The 53 Americans taken hostage in Iran in 1979 will finally get financial compensation that had eluded them for decades, after US lawmakers included a payment provision in sweeping spending legislation.
The men and women taken hostage by militant Iranian student groups at the US embassy and who spent 444 days in captivity will be given restitution of up to $4.4 million each, or $10,000 for each day they were held.
Their ordeal gripped fellow Americans back home, and the hostage crisis ruptured Washington-Tehran relations that had already frayed with the beginning of the Iranian revolution.
Because the deal that set the hostages free in January 1981 barred them from collecting restitution from the Iranian government, the victims had spent decades unsuccessfully pursuing claims.
But when a US judge this year ordered France's largest bank, BNP Paribas, to pay $8.9 billion in fines to settle violations of US sanctions linked to Iran, funding for terrorism victims finally became available.
"Throughout the entire negotiation, I demanded that the hostages, who were barred from getting a settlement through the courts, be included in any compensation package for victims of terrorism," top Senate Democrat Harry Reid said in a statement.

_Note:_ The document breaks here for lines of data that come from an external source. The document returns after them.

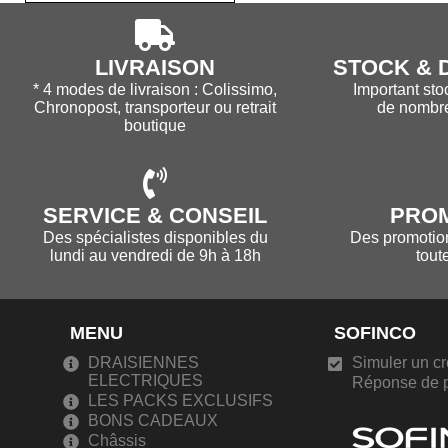
LIVRAISON
STOCK & D
* 4 modes de livraison : Colissimo,
Important sto
Chronopost, transporteur ou retrait
de nombr
boutique
SERVICE & CONSEIL
PRO
Des spécialistes disponibles du
Des promotions
lundi au vendredi de 9h à 18h
tout
MENU
SOFINCO
DRAISIENNES
Simuler un cr
ELECTRIQUES
Réponse de p
LES PACKS EXCLUSIFS
BONS CADEAUX
Châssis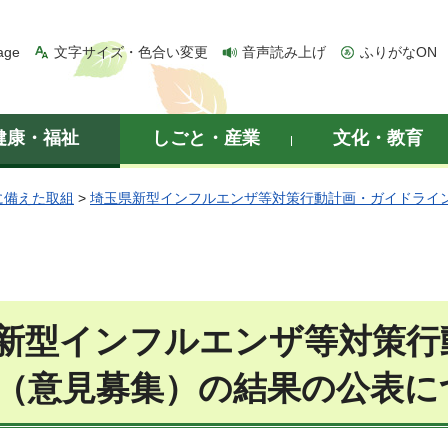
age
文字サイズ・色合い変更
音声読み上げ
ふりがなON
健康・福祉
しごと・産業
文化・教育
に備えた取組
>
埼玉県新型インフルエンザ等対策行動計画・ガイドライ
新型インフルエンザ等対策行
（意見募集）の結果の公表に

"While a number of them have already passed away, I am pleased with the legislation, which finally provides closure for these Americans, who suffered at the hands of the Iranian regime, along with other victims of terrorism."
The huge "omnibus" spending bill that passed Congress last week and was signed into law by President Barack Obama also provides for compensation for victims of other state-sponsored terror attacks, including the 1983 bombings in Beirut, Lebanon.
Lawmakers said the bill also provides for compensation for victims of the 1998 American embassy bombings in Africa.
It also provides a lump sum of $600,000 in compensation for each of the spouses and children of the Iran hostages.
Learning of the eligibility for restitution provided a sense of vindication for some of the former hostages.
"I had to pull over to the side of the road, and I basically cried," Rodney Sickmann, who was a Marine sergeant performing security guard duty at the embassy in Tehran when he was seized on November 4, 1979, told The New York Times.
"It has been 36 years, one month, 14 days, obviously, until President Obama signed the actual bill, until Iran was held accountable," he added.
There were 66 original captives in the Iran hostage crisis. Thirteen of them were released in November 1979, and one was released in July 1980 because of ill health.
Fifty-two Americans were held the full 444 days.